Desde 2005, de acordo com a prefeitura, vem se trabalhando para se diminuir as listas de espera por creches em Curitiba. De acordo com a assessoria de imprensa do município, hoje são 36,7 mil crianças de quatro meses a 5 anos matriculadas nos chamados Centros Municipais de Educação Infantil (CMEI’s) ou em unidades conveniadas. Nos últimos três anos foram criadas 7,1 mil vagas com a construção de 19 novas creches e a reforma e ampliação de outras 140. Até o fim do ano, a meta é fazer com que esse número chegue em 8,5 mil novas vagas, o equivalente a 85% do déficit de 2005.
“A prefeitura vem trabalhando arduamente para resolver o problema e dar conta da demanda. É um problema nacional. Curitiba tem buscado solucionar e ampliar as vagas”, afirma a diretora do departamento da educação infantil da secretaria municipal de Educação, Ida Regina Moro Milléu de Mendonça. Para o Ministério Público, entretanto, o que está sendo feito não é suficiente. “É pouco, mas não quer dizer que não há nada sendo feito”, afirma o promotor de justiça, Mário Luiz Ramidoff.

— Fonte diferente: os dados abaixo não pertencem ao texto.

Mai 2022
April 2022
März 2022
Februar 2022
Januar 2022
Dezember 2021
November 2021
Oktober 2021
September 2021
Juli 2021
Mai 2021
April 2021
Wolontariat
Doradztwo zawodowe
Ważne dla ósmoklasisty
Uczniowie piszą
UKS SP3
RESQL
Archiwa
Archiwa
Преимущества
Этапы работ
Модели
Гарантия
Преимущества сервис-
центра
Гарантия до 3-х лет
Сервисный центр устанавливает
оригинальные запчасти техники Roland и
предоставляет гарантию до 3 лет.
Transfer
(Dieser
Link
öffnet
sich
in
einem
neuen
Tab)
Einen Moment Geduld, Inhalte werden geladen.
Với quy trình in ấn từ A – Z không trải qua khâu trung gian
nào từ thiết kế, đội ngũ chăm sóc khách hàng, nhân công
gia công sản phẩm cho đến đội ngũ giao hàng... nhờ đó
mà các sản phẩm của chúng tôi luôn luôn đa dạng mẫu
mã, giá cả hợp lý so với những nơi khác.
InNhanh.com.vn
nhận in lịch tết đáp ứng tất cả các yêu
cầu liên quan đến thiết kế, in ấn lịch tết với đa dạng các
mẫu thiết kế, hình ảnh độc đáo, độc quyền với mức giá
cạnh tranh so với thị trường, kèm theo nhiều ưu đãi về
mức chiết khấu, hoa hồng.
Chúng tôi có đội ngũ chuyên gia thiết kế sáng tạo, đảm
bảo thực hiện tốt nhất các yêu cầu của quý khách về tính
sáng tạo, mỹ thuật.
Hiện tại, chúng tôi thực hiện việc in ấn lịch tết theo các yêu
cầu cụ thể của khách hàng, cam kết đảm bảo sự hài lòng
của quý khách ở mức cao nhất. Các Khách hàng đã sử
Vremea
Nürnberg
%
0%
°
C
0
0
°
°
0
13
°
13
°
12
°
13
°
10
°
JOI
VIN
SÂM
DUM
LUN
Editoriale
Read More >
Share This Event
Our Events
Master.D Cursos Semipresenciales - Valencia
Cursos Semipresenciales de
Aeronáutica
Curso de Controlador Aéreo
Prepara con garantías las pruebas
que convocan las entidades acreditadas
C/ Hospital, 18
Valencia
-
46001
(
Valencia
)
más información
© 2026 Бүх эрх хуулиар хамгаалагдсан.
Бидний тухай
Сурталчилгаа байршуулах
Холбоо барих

O déficit de vagas em creches não é uma questão tão fácil de ser equacionada. O problema é antigo e a demanda não para de crescer. Por ano, nascem em Curitiba 24,3 mil bebês.
O pintor Paulo Ferreira Mota, 20 anos, está em busca de creche para seus dois filhos: Alícia, de 3 anos e cinco meses, e Wallace, de 1 ano e 3 meses. O cadastro de Alícia foi feito pelo pai quando a menina tinha quatro meses de vida. Mesmo assim, nada de vagas até agora. Abandonado pela esposa, há duas semanas Mota deixou de trabalhar para ficar com os filhos. “Era ela quem cuidava das crianças. Eu preciso voltar ao trabalho na terça-feira e não sei o que fazer.” Segundo ele, com o dinheiro que ganha, não teria condições de pagar creche particular para as duas crianças, além de aluguel, condução e alimentação.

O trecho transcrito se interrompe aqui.